MEDEIROS/LUCAS | “Terra do Corpo”
Pode não parecer mas "Terra do Corpo" vai, mais cedo ou mais tarde, tornar-se um dos álbuns incontornáveis da música portuguesa. É apenas e só uma questão de tempo
“Terra de Corpo” é tradicional e é arrojado. É feito com a mente no passado, no presente e no futuro, como que a desafiar todas as limitações de espaço e tempo. Não pode nem devem haver quaisquer barreiras a impor limites na criação artística. Paira no ar um sentimento de urgência, de quem não quer ser inconsequente. É uma demonstração cabal de que as regras existem para ser quebradas.

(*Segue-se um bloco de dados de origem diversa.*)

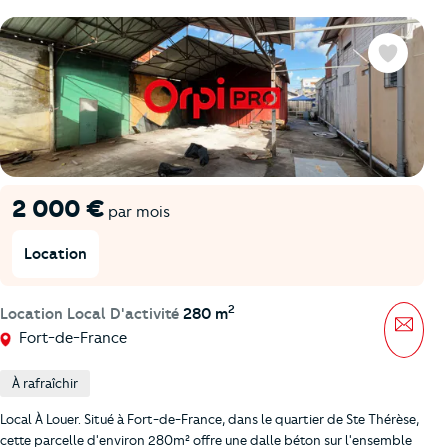
Favoris
2 000 €
par mois
Location
2
Location Local D'activité
280 m
Mess
Fort-de-France
À rafraîchir
Local À Louer. Situé à Fort-de-France, dans le quartier de Ste Thérèse,
cette parcelle d'environ 280m² offre une dalle béton sur l'ensemble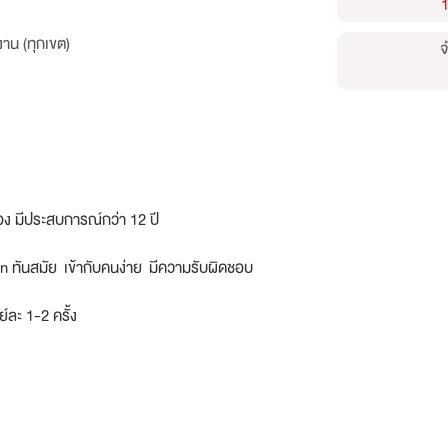
าน (ทุกเขต)
จ
อง มีประสบการณ์กว่า 12 ปี
ision ทันสมัย เข้ากับคนง่าย มีความรับผิดชอบ
์ละ 1-2 ครั้ง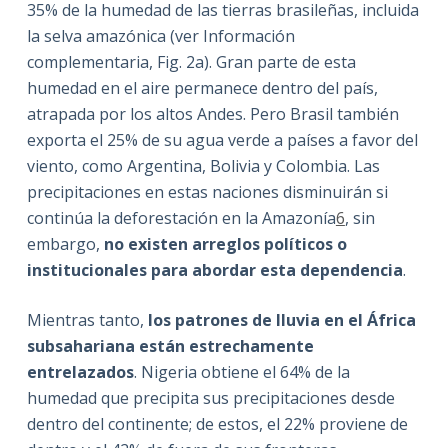
35% de la humedad de las tierras brasileñas, incluida
la selva amazónica (ver Información
complementaria, Fig. 2a). Gran parte de esta
humedad en el aire permanece dentro del país,
atrapada por los altos Andes. Pero Brasil también
exporta el 25% de su agua verde a países a favor del
viento, como Argentina, Bolivia y Colombia. Las
precipitaciones en estas naciones disminuirán si
continúa la deforestación en la Amazonía
6
, sin
embargo,
no existen arreglos políticos o
institucionales para abordar esta dependencia
.
Mientras tanto,
los patrones de lluvia en el África
subsahariana están estrechamente
entrelazados
. Nigeria obtiene el 64% de la
humedad que precipita sus precipitaciones desde
dentro del continente; de estos, el 22% proviene de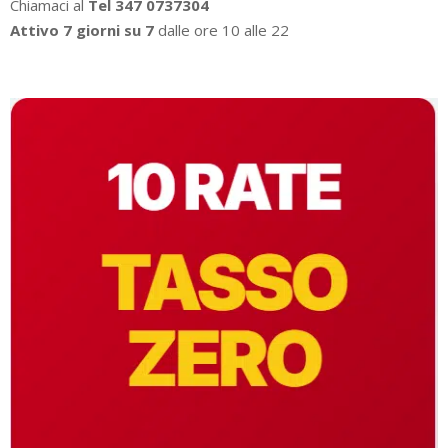
Chiamaci al
Tel 347 0737304
Attivo 7 giorni su 7
dalle ore 10 alle 22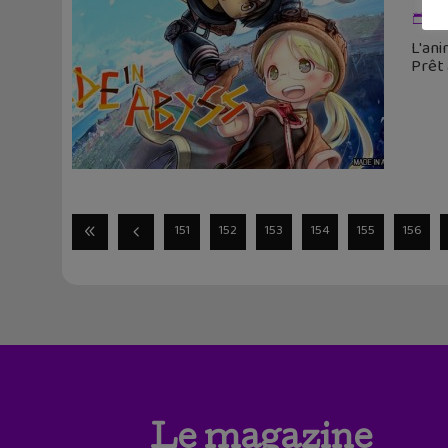
19
L'ani
Prêt 
151
152
153
154
155
156
Le magazine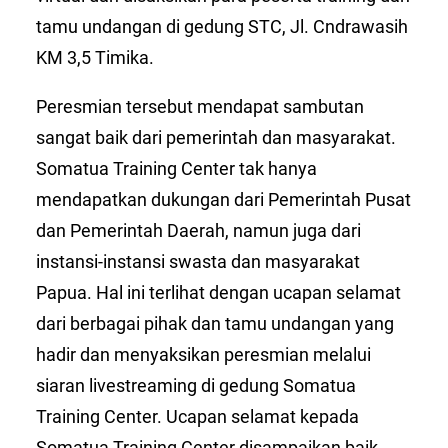
tamu undangan di gedung STC, Jl. Cndrawasih
KM 3,5 Timika.
Peresmian tersebut mendapat sambutan
sangat baik dari pemerintah dan masyarakat.
Somatua Training Center tak hanya
mendapatkan dukungan dari Pemerintah Pusat
dan Pemerintah Daerah, namun juga dari
instansi-instansi swasta dan masyarakat
Papua. Hal ini terlihat dengan ucapan selamat
dari berbagai pihak dan tamu undangan yang
hadir dan menyaksikan peresmian melalui
siaran livestreaming di gedung Somatua
Training Center. Ucapan selamat kepada
Somatua Training Center disampaikan baik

A canção de abertura «Sede» pode deixar antever um registo assente apenas no Jazz mas é sol de pouca dura. Um minuto basta para que a canção pule a cerca. A percussão e os arranjos electrónicos asseguram-se disso. Depois há a voz de Medeiros. Grave e profunda. Exige atenção e reverência. E nós damo-las.
As letras (ou poemas se preferirem) são reflexos dos nosso estados de alma e dos nossos tempos, sempre tão revoltos e convulsos.
«Safra de Gente» é uma combinação perfeita entre o tradicional e o moderno; canção tradicional electrónica. Já ouviram falar? É isto! E depois há ainda a forma como cada palavra é tratada. Não é nada menos que brilhante. Sentimos que não fica nada por dizer e que também nada é dito a mais.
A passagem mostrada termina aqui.